Data extracts:
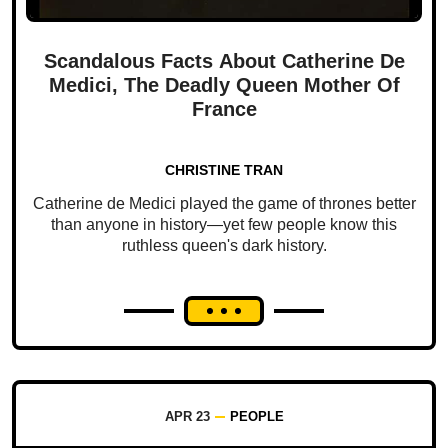
Scandalous Facts About Catherine De
Medici, The Deadly Queen Mother Of
France
CHRISTINE TRAN
Catherine de Medici played the game of thrones better
than anyone in history—yet few people know this
ruthless queen's dark history.
APR 23
PEOPLE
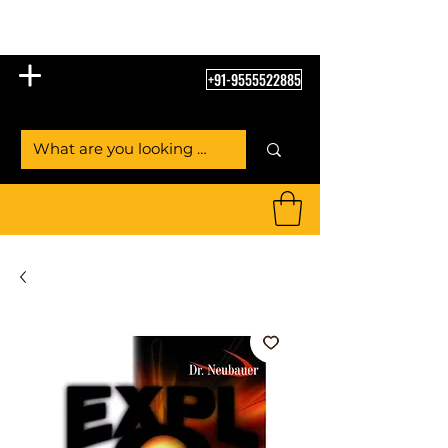
Table Tennis Empire
+91-9555522885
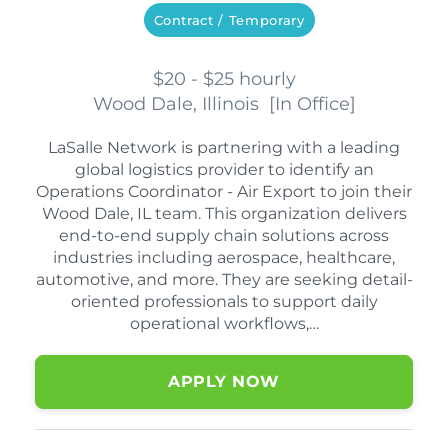
Contract / Temporary
$20 - $25 hourly
Wood Dale, Illinois
[
In Office
]
LaSalle Network is partnering with a leading
global logistics provider to identify an
Operations Coordinator - Air Export to join their
Wood Dale, IL team. This organization delivers
end-to-end supply chain solutions across
industries including aerospace, healthcare,
automotive, and more. They are seeking detail-
oriented professionals to support daily
operational workflows,…
APPLY NOW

Work required: Once the pictures have been removed, reproduce each line of the material above exactly.

Expected answer:
Scandalous Facts About Catherine De
Medici, The Deadly Queen Mother Of
France
CHRISTINE TRAN
Catherine de Medici played the game of thrones better
than anyone in history—yet few people know this
ruthless queen's dark history.
APR 23
PEOPLE
Table Tennis Empire
+91-9555522885
Contract / Temporary
$20 - $25 hourly
Wood Dale, Illinois
[
In Office
]
LaSalle Network is partnering with a leading
global logistics provider to identify an
Operations Coordinator - Air Export to join their
Wood Dale, IL team. This organization delivers
end-to-end supply chain solutions across
industries including aerospace, healthcare,
automotive, and more. They are seeking detail-
oriented professionals to support daily
operational workflows,…
APPLY NOW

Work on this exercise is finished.